═══ Data extracts

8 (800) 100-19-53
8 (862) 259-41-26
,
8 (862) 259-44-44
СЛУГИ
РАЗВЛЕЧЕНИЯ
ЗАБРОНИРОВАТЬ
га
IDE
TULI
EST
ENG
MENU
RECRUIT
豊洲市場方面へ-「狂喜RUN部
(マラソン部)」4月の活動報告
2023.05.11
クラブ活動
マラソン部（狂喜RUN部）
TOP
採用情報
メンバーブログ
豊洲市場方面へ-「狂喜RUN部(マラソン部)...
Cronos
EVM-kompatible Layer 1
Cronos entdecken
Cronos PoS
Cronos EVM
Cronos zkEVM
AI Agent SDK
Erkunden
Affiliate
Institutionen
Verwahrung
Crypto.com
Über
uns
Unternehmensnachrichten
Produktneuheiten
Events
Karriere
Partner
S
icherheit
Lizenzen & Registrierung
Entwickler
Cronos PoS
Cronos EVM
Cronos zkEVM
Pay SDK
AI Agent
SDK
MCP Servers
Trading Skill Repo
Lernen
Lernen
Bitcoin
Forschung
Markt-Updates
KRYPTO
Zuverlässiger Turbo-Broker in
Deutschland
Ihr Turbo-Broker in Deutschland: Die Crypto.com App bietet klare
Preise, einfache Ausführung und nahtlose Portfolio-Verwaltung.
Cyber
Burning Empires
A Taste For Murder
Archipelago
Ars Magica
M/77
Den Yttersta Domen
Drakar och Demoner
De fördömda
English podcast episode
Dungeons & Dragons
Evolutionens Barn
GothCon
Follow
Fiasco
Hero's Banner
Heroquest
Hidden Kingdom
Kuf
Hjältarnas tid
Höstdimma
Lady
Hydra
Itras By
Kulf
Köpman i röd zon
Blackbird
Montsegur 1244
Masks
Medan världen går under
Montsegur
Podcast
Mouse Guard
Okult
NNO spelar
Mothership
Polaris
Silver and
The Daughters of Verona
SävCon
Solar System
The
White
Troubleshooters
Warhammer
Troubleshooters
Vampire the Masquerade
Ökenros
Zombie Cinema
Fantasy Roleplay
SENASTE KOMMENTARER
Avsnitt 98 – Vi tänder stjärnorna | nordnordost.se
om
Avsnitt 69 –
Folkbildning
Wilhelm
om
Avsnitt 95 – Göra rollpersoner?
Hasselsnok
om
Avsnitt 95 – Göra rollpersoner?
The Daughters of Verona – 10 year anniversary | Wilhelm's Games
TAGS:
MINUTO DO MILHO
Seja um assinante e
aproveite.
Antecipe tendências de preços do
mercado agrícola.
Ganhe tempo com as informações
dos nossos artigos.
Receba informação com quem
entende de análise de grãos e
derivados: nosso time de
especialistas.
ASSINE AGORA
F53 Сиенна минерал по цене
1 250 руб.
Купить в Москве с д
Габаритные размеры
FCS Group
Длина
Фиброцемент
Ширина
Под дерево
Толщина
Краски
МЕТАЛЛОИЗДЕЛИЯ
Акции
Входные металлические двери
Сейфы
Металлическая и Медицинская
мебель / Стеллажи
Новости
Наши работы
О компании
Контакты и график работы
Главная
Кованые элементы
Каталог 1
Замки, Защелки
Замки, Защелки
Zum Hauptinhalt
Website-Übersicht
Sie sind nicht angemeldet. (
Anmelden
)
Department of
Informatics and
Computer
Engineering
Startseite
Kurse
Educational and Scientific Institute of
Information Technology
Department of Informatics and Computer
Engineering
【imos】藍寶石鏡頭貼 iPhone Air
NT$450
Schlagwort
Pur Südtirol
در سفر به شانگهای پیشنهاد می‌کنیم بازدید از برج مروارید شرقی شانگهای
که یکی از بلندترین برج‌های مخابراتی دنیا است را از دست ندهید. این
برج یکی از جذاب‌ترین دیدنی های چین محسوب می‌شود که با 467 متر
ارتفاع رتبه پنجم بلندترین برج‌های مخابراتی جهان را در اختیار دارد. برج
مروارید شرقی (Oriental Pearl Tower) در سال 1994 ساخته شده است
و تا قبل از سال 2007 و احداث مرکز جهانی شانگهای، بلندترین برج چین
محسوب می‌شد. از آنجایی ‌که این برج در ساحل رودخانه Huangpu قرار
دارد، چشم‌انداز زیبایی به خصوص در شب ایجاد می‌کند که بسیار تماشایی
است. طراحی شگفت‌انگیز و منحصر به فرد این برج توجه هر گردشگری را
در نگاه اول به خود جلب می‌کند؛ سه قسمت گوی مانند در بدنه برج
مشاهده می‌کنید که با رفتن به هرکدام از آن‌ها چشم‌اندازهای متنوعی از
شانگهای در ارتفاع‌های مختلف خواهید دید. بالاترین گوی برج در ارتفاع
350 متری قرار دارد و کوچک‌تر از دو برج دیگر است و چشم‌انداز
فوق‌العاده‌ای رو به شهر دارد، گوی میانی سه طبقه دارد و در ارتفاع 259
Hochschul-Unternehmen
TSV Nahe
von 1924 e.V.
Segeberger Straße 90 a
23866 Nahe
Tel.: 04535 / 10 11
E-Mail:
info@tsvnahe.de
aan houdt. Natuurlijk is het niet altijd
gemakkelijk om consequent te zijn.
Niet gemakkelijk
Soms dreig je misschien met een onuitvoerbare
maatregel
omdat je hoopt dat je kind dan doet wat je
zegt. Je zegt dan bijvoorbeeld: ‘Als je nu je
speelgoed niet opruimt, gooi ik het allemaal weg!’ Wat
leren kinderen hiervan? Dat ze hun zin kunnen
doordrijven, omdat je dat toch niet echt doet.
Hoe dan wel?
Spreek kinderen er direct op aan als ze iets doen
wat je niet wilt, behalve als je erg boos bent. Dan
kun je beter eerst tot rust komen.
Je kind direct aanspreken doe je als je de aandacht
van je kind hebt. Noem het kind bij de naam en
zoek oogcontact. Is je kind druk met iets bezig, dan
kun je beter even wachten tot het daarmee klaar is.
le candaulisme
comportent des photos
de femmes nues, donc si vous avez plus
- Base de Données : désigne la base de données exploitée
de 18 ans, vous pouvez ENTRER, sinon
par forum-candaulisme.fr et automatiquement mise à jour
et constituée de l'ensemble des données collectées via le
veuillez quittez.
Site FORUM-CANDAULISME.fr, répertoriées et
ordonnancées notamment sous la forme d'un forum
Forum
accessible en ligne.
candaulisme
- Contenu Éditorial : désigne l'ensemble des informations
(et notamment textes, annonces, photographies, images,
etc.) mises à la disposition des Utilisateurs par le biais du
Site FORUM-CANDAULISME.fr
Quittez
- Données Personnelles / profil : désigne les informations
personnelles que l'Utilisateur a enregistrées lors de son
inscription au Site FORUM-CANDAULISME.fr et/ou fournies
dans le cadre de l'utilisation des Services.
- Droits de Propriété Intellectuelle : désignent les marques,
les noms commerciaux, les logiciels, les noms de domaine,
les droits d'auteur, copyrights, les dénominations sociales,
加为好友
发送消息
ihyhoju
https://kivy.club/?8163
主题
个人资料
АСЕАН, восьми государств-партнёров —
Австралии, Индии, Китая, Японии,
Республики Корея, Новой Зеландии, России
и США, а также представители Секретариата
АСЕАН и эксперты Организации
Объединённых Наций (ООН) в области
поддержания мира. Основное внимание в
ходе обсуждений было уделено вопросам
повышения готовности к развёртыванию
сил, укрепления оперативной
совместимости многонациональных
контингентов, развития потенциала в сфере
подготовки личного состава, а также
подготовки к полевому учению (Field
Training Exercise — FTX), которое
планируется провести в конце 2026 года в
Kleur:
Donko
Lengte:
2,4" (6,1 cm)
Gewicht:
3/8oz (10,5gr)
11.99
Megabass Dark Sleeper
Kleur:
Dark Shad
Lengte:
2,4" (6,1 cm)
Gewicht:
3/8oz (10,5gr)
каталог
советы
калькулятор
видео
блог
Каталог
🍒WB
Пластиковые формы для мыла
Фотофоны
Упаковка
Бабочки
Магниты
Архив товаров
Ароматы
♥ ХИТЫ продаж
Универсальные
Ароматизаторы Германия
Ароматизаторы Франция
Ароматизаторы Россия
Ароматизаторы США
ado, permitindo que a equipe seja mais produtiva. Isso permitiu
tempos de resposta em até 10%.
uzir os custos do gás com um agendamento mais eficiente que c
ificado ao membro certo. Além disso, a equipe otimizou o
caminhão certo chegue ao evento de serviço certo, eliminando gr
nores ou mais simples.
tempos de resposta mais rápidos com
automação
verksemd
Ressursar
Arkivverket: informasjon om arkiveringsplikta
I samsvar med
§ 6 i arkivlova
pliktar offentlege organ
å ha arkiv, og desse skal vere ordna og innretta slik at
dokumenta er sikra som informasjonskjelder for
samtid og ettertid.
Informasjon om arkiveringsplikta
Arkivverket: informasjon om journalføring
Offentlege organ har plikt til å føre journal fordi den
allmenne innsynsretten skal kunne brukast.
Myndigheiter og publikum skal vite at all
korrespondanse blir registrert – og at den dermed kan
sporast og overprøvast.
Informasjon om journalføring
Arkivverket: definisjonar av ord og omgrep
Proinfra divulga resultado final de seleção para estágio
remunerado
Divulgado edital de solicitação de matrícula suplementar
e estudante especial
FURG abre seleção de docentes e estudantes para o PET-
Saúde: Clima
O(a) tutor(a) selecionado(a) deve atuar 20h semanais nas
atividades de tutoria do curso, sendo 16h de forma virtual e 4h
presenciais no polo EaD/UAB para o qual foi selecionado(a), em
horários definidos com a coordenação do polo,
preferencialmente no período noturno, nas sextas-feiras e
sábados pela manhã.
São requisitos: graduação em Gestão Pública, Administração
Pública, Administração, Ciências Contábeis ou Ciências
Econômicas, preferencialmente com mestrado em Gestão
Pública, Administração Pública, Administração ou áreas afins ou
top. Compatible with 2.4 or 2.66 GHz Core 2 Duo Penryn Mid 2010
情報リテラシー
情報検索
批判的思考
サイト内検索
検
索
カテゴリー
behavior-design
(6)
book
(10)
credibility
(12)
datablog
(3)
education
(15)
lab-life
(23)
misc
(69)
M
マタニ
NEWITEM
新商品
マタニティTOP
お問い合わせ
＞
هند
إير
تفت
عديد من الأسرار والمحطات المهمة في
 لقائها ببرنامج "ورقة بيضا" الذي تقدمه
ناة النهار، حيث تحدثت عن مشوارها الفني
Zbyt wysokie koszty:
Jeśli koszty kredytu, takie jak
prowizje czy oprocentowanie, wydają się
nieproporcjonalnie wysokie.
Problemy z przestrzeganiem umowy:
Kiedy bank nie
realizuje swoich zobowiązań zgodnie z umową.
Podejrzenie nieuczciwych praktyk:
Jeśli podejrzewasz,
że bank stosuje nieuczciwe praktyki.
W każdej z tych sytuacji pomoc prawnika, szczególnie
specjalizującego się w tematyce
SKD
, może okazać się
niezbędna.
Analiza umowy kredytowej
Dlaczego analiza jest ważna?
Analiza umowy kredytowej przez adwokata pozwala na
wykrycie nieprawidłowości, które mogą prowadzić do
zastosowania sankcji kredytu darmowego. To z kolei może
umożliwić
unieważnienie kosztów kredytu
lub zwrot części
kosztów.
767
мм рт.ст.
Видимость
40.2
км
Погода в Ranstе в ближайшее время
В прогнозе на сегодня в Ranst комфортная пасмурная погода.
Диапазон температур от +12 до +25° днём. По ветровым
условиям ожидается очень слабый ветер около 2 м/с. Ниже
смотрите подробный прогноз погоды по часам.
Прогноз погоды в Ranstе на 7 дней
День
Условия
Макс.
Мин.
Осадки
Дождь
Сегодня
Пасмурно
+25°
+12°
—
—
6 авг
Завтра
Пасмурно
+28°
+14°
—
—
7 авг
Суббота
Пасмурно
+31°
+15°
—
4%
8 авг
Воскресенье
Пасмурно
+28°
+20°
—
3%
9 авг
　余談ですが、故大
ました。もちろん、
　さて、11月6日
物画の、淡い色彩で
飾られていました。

══════

• Task description: Update the data from its first line through the line containing "EVM-kompatible Layer 1", inclusive, so that "RECRUIT" becomes "CAREERS", and give those lines again with nothing else changed.

• Response for this exercise:
8 (800) 100-19-53
8 (862) 259-41-26
,
8 (862) 259-44-44
СЛУГИ
РАЗВЛЕЧЕНИЯ
ЗАБРОНИРОВАТЬ
га
IDE
TULI
EST
ENG
MENU
CAREERS
豊洲市場方面へ-「狂喜RUN部
(マラソン部)」4月の活動報告
2023.05.11
クラブ活動
マラソン部（狂喜RUN部）
TOP
採用情報
メンバーブログ
豊洲市場方面へ-「狂喜RUN部(マラソン部)...
Cronos
EVM-kompatible Layer 1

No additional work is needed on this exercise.